I was working the summer at a Boy Scout camp in 2009 and wanted a way to communicate between two buildings across a large field. I had seen military field telephones before, but I did not want to spend the money to buy one. Instead, I rewired two old rotary dial phones to work as point to point field telephones.
Using hard wired telephones instead of radios is a little impractical most of the time, but they don’t need to be charged an they’re a neat thing to have. I set them up in college to connect my kitchen to my detached garage, and every engineer I had over wanted to play with them.
Modified Telephone
Normal phones are rung with a 20 Hz 90V sine wave. In a traditional field telephone this is generated with a hand cranked magneto. My uncle gave me one pulled from a WWII field telephone when I was very young, but I would need another in order for both sides to be able to ring each other. The magneto was also an extra piece that would need to be mounted to something separate from the phone. The ringing voltage could be generated from battery power using a boost converter and a chopper circuit, but that would have required a larger battery as well as electronics knowledge that I didn’t have at the time.
Instead of using the original bells, I changed the circuit so that a low voltage DC buzzer was connected in its place. I used a buzzer that outputs a tone for about 1 second and then is silent for a second before outputting the tone again. That made it sound more like an actual phone, and it made it easier to hear from far away. These old rotary dial phones disconnect the bells from the line once the phone is taken off hook, so that didn’t require any rewiring. When the phone sees 9V on the line, it starts to ring and then stops ringing when it is taken off hook.
The buzzers not only make a sound that can be heard at the receiver, but they also add the same tone to the line so that the sending handset knows that the other end is ringing. This wasn’t an intentional feature, but it worked out that way because the power inputs to the cheap Chinese buzzers happen to not be very well filtered.
Inside Telephone 1
Since each phone needs to be able to supply voltage to the line when it rings the other side, each phone has its own battery. Taking advantage of the point to point screw terminal construction of the phones, I found the spot in the circuit where the hook switch connects the line to the hybrid transformer and placed a 9V battery in series there. When the phone is on hook, the battery is connected to an open circuit on the hook side so no current is drawn from the batteries during standby.
The internal circuitry in the phone roughly acts as a current source at least at these voltages. If you short the tip and ring of one of these modified phones while it is off hook, about 20mA will flow. As you increase the resistance between the tip and ring, the current remains constant until the voltage gets too high for the battery to maintain it. Ignoring the inductance of the lines, these phones should operate just fine over lines as long as 6 miles (the length of a 22 AWG loop that has 1k Ohm of resistance).

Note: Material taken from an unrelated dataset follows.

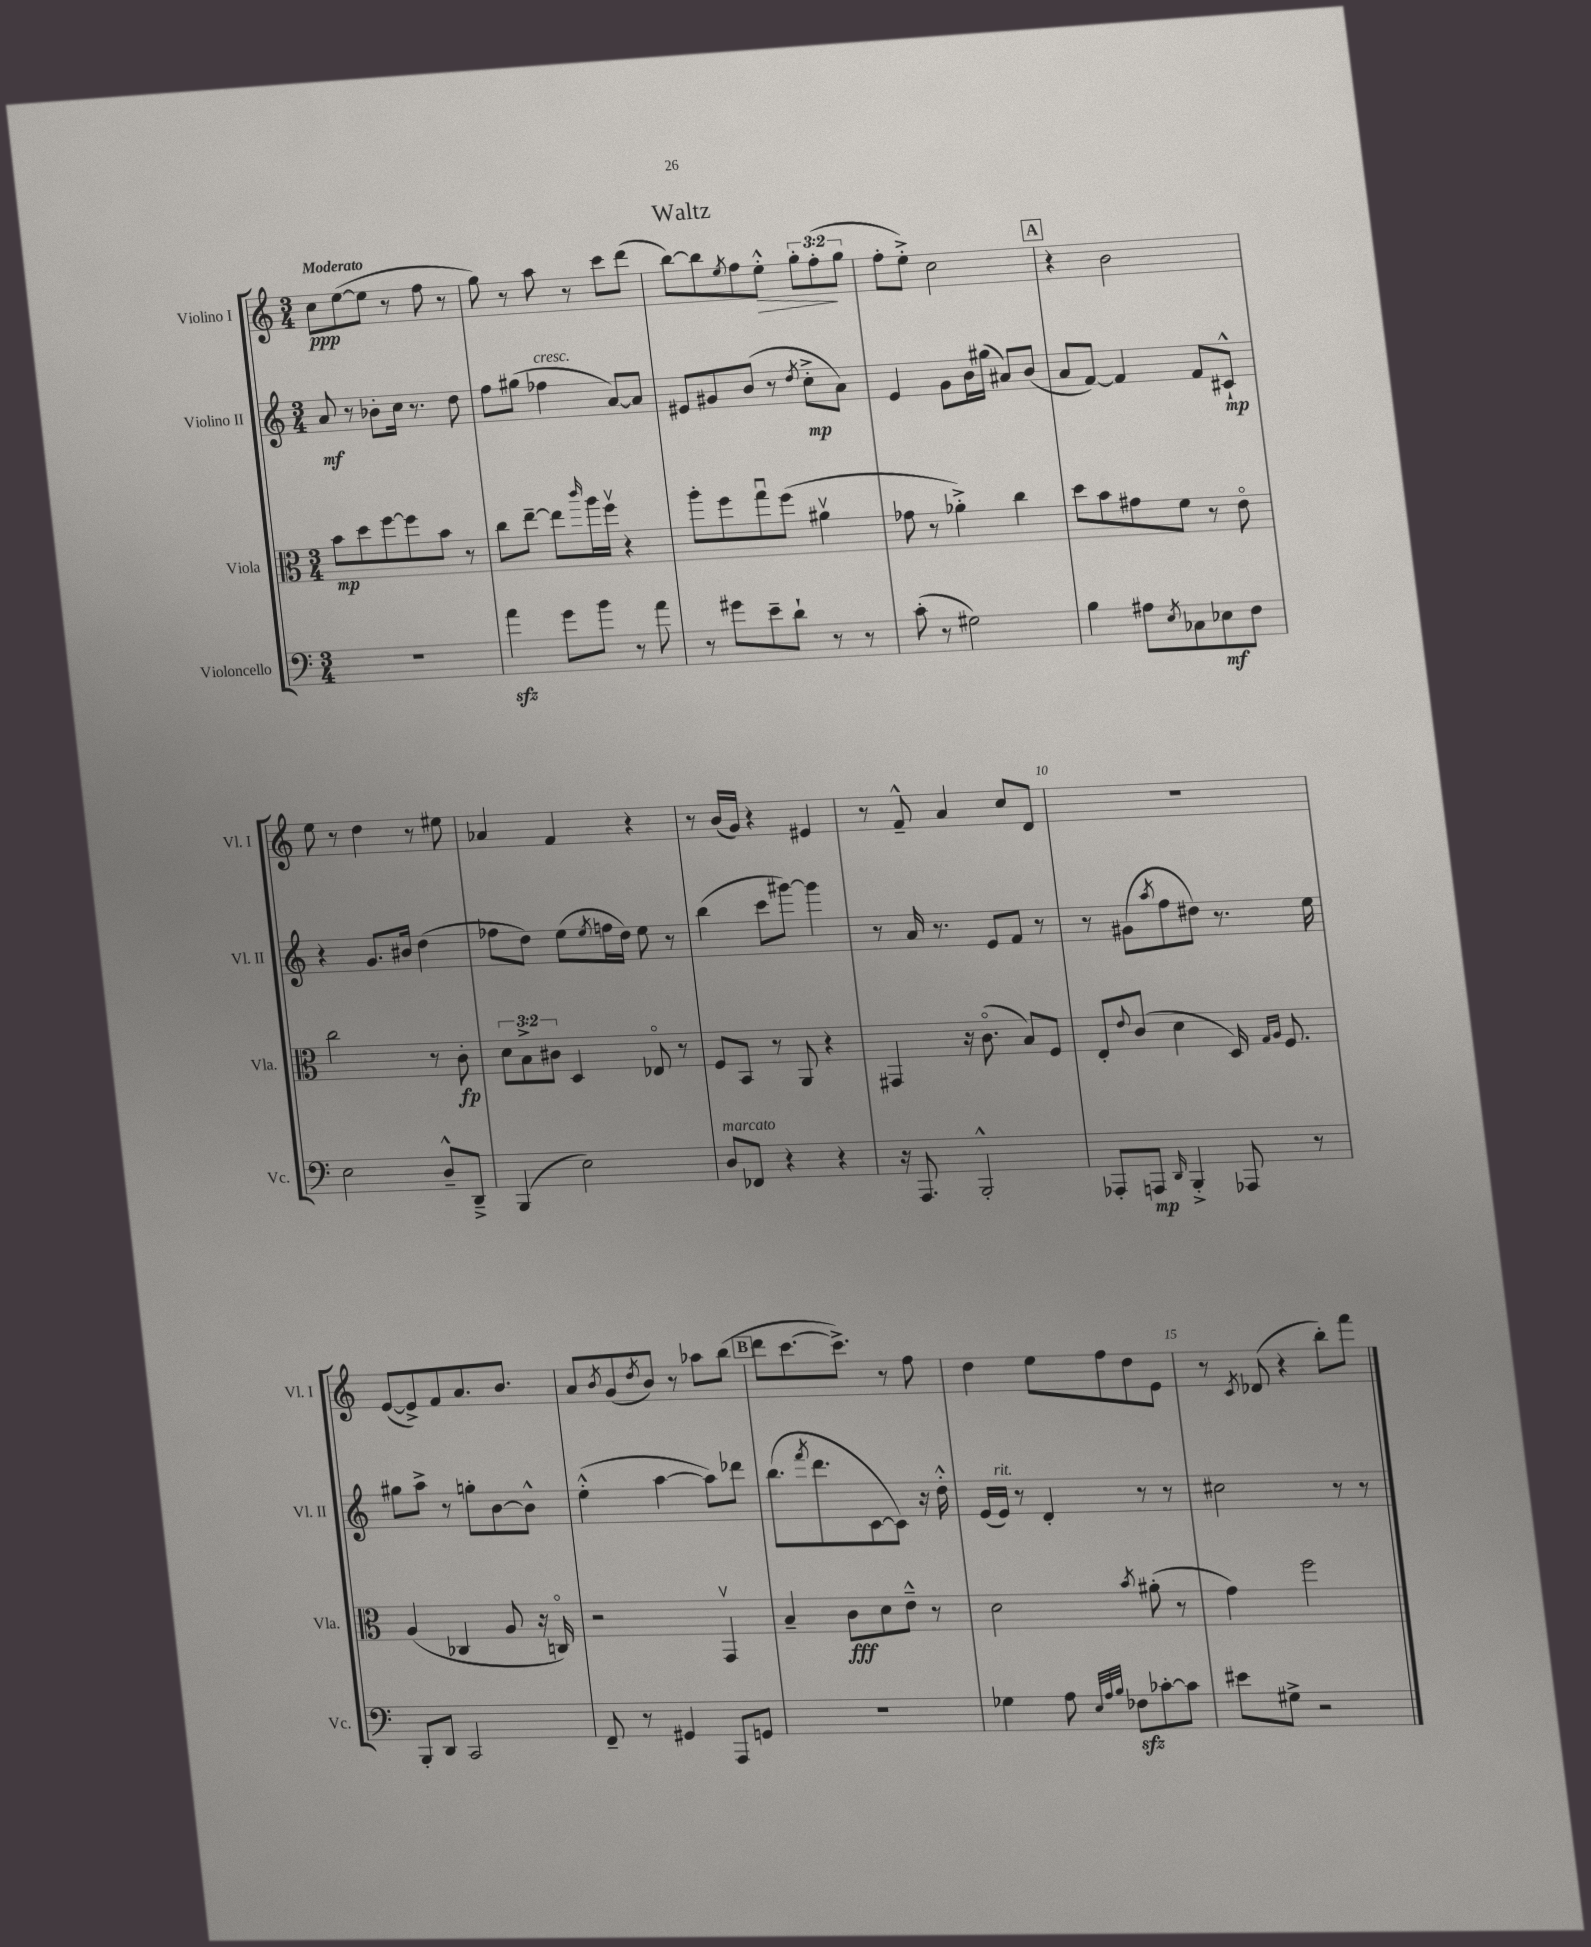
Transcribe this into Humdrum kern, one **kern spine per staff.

The phones should provide about 20 hours of talk time per battery. At around $2 per battery and considering that two phones are used at once, the operational cost is surprisingly low at around 0.3 cents per minute.
Inside Telephone 2
When I first built these phones, I relied on twisting the wires together to connect one phone to another one. If I got the polarity wrong, they didn’t work, so it was trial and error to hook them up if I didn’t remember which color went where. I ran the phones through 1000 ft. of Cat3 phone cable at the camp. I built three 30′ tall A-frame pioneering tripods to carry the line across the field high enough to stay out of everyone’s way. The line seemed to do fine under the strain without any additional support, but it was almost certainly exceeding the maximum pull force specified by the wire manufacturer.
I cleaned up the external wiring connection in 2015 since my younger brother was going to be working at the same camp and wanted to use the phones. I replaced the cords with durable direct burial cable and put metal electrical handy boxes on the ends. I took a bare face plates and drilled holes in it to accept banana jacks that I had salvaged from old equipment. This setup allows wire to be securely connected to the phones in the field and for the phones to be quickly tested using standard banana plug test cables.

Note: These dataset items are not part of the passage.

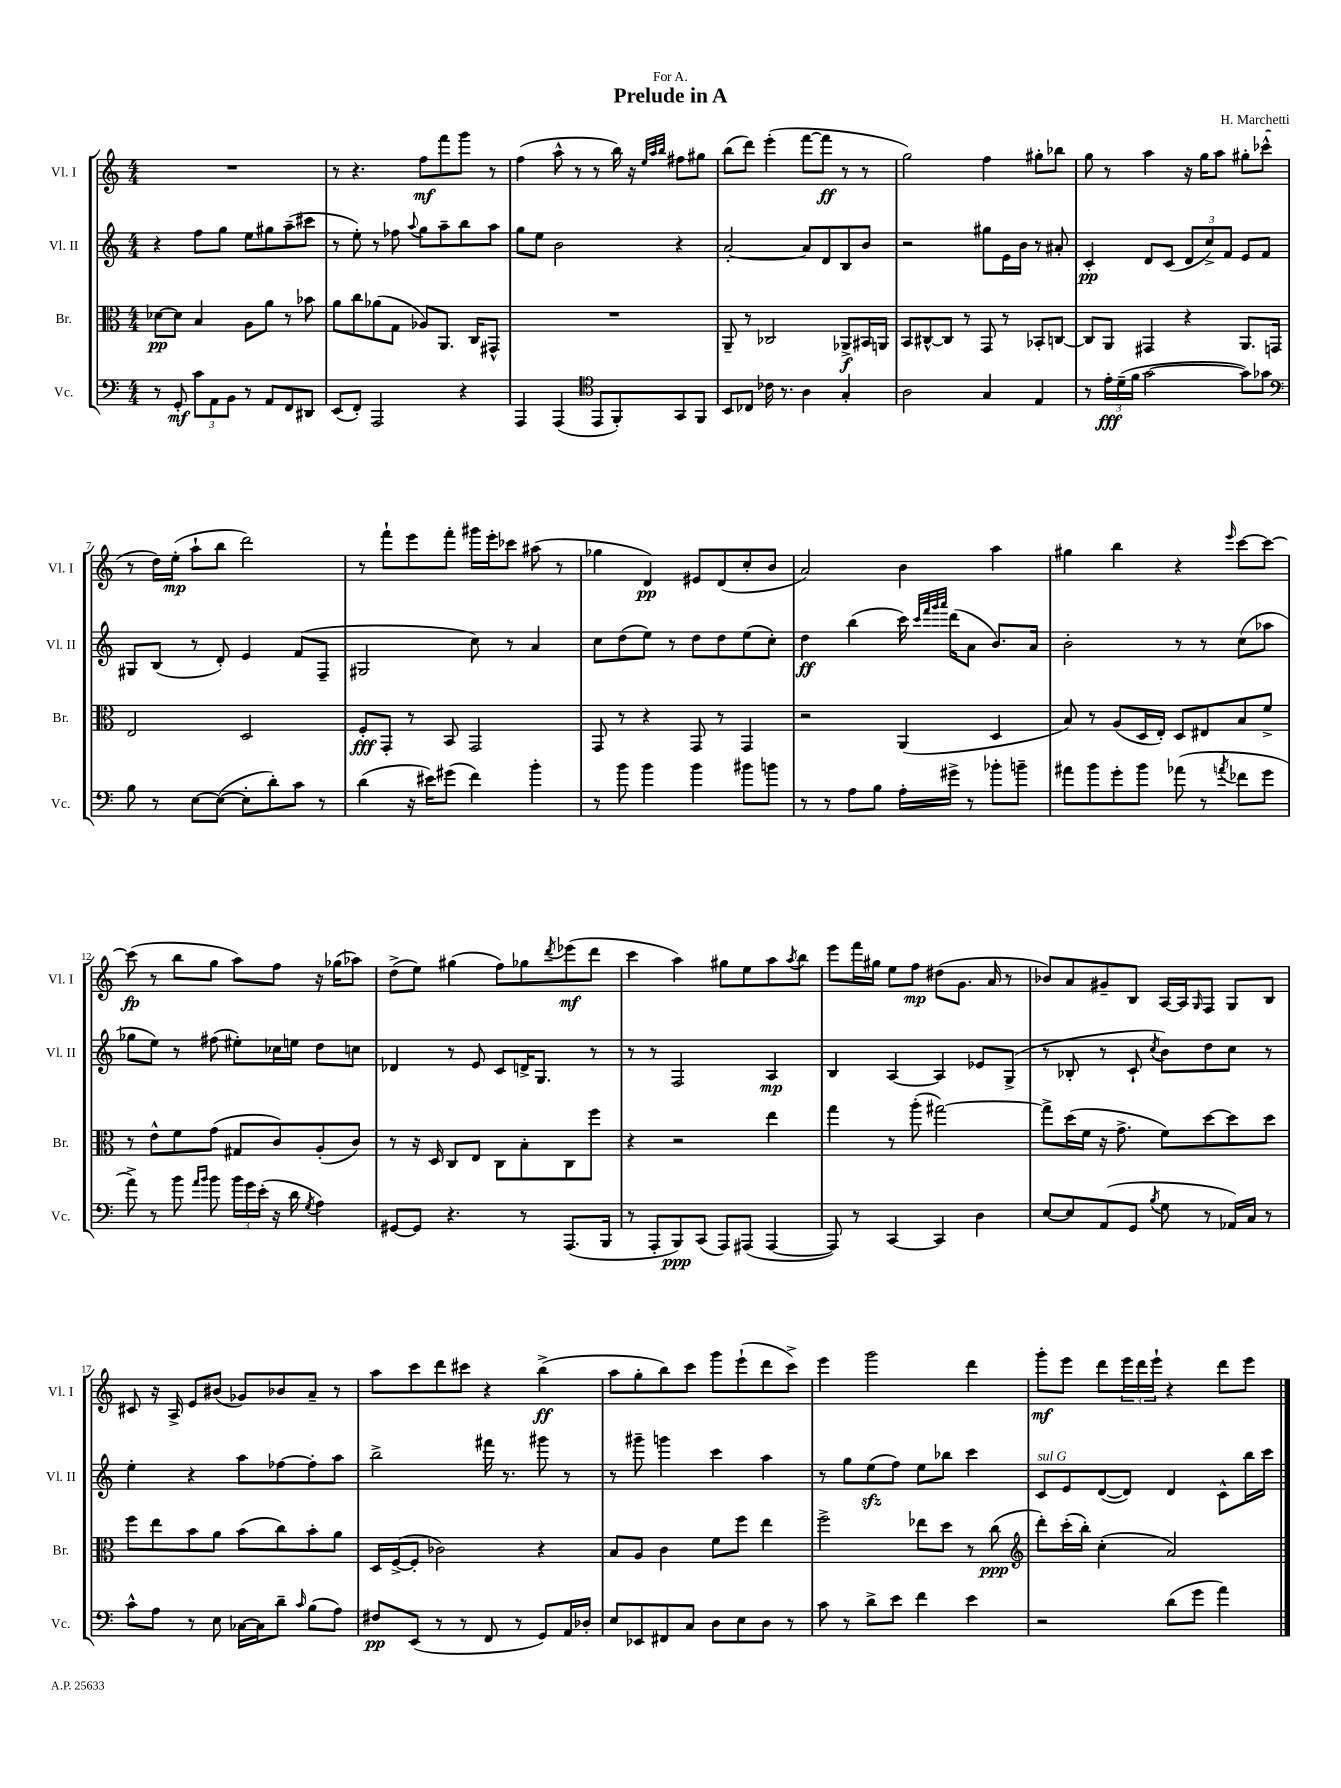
\header { title = "Prelude in A" composer = "H. Marchetti" dedication = "For A." }
<<
\new StaffGroup <<
\new Staff = "s0" \with { instrumentName = "Vl. I" shortInstrumentName = "Vl. I" } {
    \clef treble \key c \major \numericTimeSignature \time 4/4
    R1 |
    r8 r4. f''8\mf f'''8 g'''8 r8 |
    f''4( a''8-^ r8 r8 b''16) r16 \grace { e''32 a''32 b''32 } fis''8 gis''8 |
    b''8( d'''8) e'''4-.( f'''8~ f'''8\ff r8 r8 |
    g''2) f''4 gis''8-. bes''8 |
    g''8 r8 a''4 r16 g''16 a''8 gis''8-. ces'''8-^( |
    r8 d''16) e''16-.\mp( a''8-! b''8 d'''2) |
    r8 f'''8-! e'''8 f'''8-. gis'''16 e'''16-. ces'''8 ais''8( r8 |
    ges''4 d'4\pp) eis'8 d'8( c''8-. b'8 |
    a'2) b'4 a''4 |
    gis''4 b''4 r4 \grace { e'''16 } c'''8~ c'''8~ |
    c'''8\fp( r8 b''8 g''8 a''8) f''8 r16 ges''16( aes''8) |
    d''8->( e''8) gis''4( f''8) ges''8 \acciaccatura { d'''8 } ees'''8\mf( d'''8 |
    c'''4 a''4) gis''8 e''8 a''8 \acciaccatura { a''8 } b''8 |
    e'''8 f'''16 gis''16 e''8 f''8\mp dis''8( g'8. a'16 r8 |
    bes'8) a'8 gis'8-- b8 a16~ a16 \grace { g16 } f8 g8 b8 |
    cis'8 r16 a16-> e'8 bis'8( ges'8) bes'8 a'8-- r8 |
    a''8 c'''8 d'''8 cis'''8 r4 b''4->\ff( |
    a''8 g''8-. b''8) c'''8 g'''8 e'''8-!( d'''8 c'''8->) |
    e'''4 g'''2 d'''4 |
    g'''8-.\mf e'''8 d'''8 \tuplet 3/2 { e'''16 d'''16 e'''16-! } r4 d'''8 e'''8 \bar "|." |
}
\new Staff = "s1" \with { instrumentName = "Vl. II" shortInstrumentName = "Vl. II" } {
    \clef treble \key c \major \numericTimeSignature \time 4/4
    r4 f''8 g''8 e''8 gis''8 a''8--( cis'''8 |
    r8 e''8-.) r8 fes''8 \appoggiatura { a''8 } g''8 a''8-- b''8 a''8 |
    g''8 e''8 b'2 r4 |
    a'2~-. a'8 d'8 b8 b'8 |
    r2 gis''8 e'16 b'16 r8 ais'8-. |
    c'4-.\pp d'8 c'8( \tuplet 3/2 { d'8 c''8->) f'8 } e'8 f'8 |
    gis8 b8( r8 d'8-.) e'4 f'8( f8-- |
    gis2 c''8) r8 a'4 |
    c''8 d''8( e''8) r8 d''8 d''8 e''8( c''8-.) |
    d''4\ff b''4( c'''16) \grace { c'''32 f'''32 g'''32 a'''32 } d'''16( a'8 b'8.) a'16 |
    b'2-. r8 r8 c''8( aes''8 |
    ges''8 e''8) r8 fis''8( eis''8-.) ces''16 e''16 d''8 c''8 |
    des'4 r8 e'8 c'8 d'16-> g8. r8 |
    r8 r8 f2 a4\mp |
    b4 a4~ a4 ees'8 g8->( |
    r8 bes8-. r8 c'8-! \acciaccatura { c''8 } b'8) d''8 c''8 r8 |
    e''4-. r4 a''8 fes''8~ fes''8-. a''8 |
    b''2-> fis'''16 r8. gis'''8 r8 |
    r8 gis'''8-- g'''4 c'''4 a''4 |
    r8 g''8 e''8\sfz( f''8) e''8 bes''8 c'''4 |
    c'8^\markup { \italic "sul G" } e'8 d'8~( d'8) d'4 c'8-^ b''16 c'''16 \bar "|." |
}
\new Staff = "s2" \with { instrumentName = "Br." shortInstrumentName = "Br." } {
    \clef alto \key c \major \numericTimeSignature \time 4/4
    des'8~\pp des'8 b4 a8 a'8 r8 bes'8 |
    a'8 c''8 aes'8( g8 aes8) a,8. c16 gis,8-^ |
    R1 |
    a,8-- r8 ces2 aes,8->\f bis,16 a,16 |
    b,8 cis8~-^ cis8 r8 g,8 r8 bes,8-. c8~ |
    c8 a,8 gis,4 r4 a,8. g,16 |
    e2 d2 |
    f8-.\fff g,8-. r8 b,8 g,2 |
    g,8 r8 r4 g,8 r8 g,4 |
    r2 a,4( d4 |
    b8) r8 a8( d16 e16-.) d8 eis8 b8 f'8-> |
    r8 e'8-^ f'8 g'8( gis8 c'8) a8-.( c'8) |
    r8 r16 d16 c8 e8 c8 b8-. c8 f''8 |
    r4 r2 e''4 |
    g''4 r8 a''8-.( gis''2~) |
    gis''8-> d''16( f'16 r16 g'8.-> f'8) d''8~ d''8 d''8 |
    f''8 e''8 b'8 a'8 b'8( c''8) b'8-. a'8 |
    d16 f16~->( f8-. ces'2) r4 |
    b8 a8 c'4 f'8 f''8 e''4 |
    f''2-> ees''8 d''8 r8 c''8\ppp( |
    \clef treble d'''8-.) c'''16-.( b''16-.) c''4-.( a'2) \bar "|." |
}
\new Staff = "s3" \with { instrumentName = "Vc." shortInstrumentName = "Vc." } {
    \clef bass \key c \major \numericTimeSignature \time 4/4
    r8 g,8-.\mf \tuplet 3/2 { c'8 a,8 b,8 } r8 a,8 f,8 dis,8 |
    e,8( f,8-.) a,,2 r4 |
    a,,4 a,,4( \clef tenor e,8 f,8-.) g,8 f,8 |
    b,8 ces8 ces'16 r8. a4 g4-. |
    a2 g4 e4 |
    r8 \tuplet 3/2 { e'16-.\fff d'16--( f'16 } g'2~ g'8) ges'8 |
    \clef bass b8 r8 e8~ e8~( e8-. d'8-.) c'8 r8 |
    d'4( r16 eis'16) gis'8( f'4) b'4-. |
    r8 b'8 b'4 b'4 bis'8 b'8 |
    r8 r8 a8 b8 a16-. gis'16-> r8 bes'8-. b'8-- |
    ais'8 b'8 g'8-. b'8 aes'8( r8 \acciaccatura { a'8 } fes'8 g'8 |
    a'8->) r8 b'8 \grace { a'16 b'16 } b'8 \tuplet 3/2 { b'16 g'16 e'16-.( } r16 d'16 \acciaccatura { g8 } a4) |
    gis,8~ gis,8 r4. r8 a,,8.( b,,16 |
    r8 a,,8-. b,,8\ppp) c,8( a,,8) ais,,8( ais,,4~ |
    ais,,8) r8 c,4~ c,4 d4 |
    e8~ e8 a,8( g,8 \acciaccatura { b8 } g8 r8 aes,16) c16 r8 |
    c'8-^ a8 r8 e8 ces16~ ces16 d'8-- \grace { c'16 } b8( a8) |
    fis8\pp e,8( r8 r8 f,8 r8 g,8) a,16 des16-. |
    e8 ees,8 fis,8 c8 d8 e8 d8 r8 |
    c'8 r8 d'8-> e'8 f'4 e'4 |
    r2 d'8( g'8 a'4) \bar "|." |
}
>>
>>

In order to make the phones easier to set up, I used different colors for the banana jacks that correspond to positive and negative for the two phones. Wired like this, a user can be told to connect red to red and black to black instead of having to explain wiring them in parallel which becomes slightly more confusing when the actual wire being connected to is a different color than the banana jacks. If I had more than two of these phones, I would wire them all the same and connect them red to black and black to red, but since I only have two of them there isn’t a huge benefit to wiring them the same.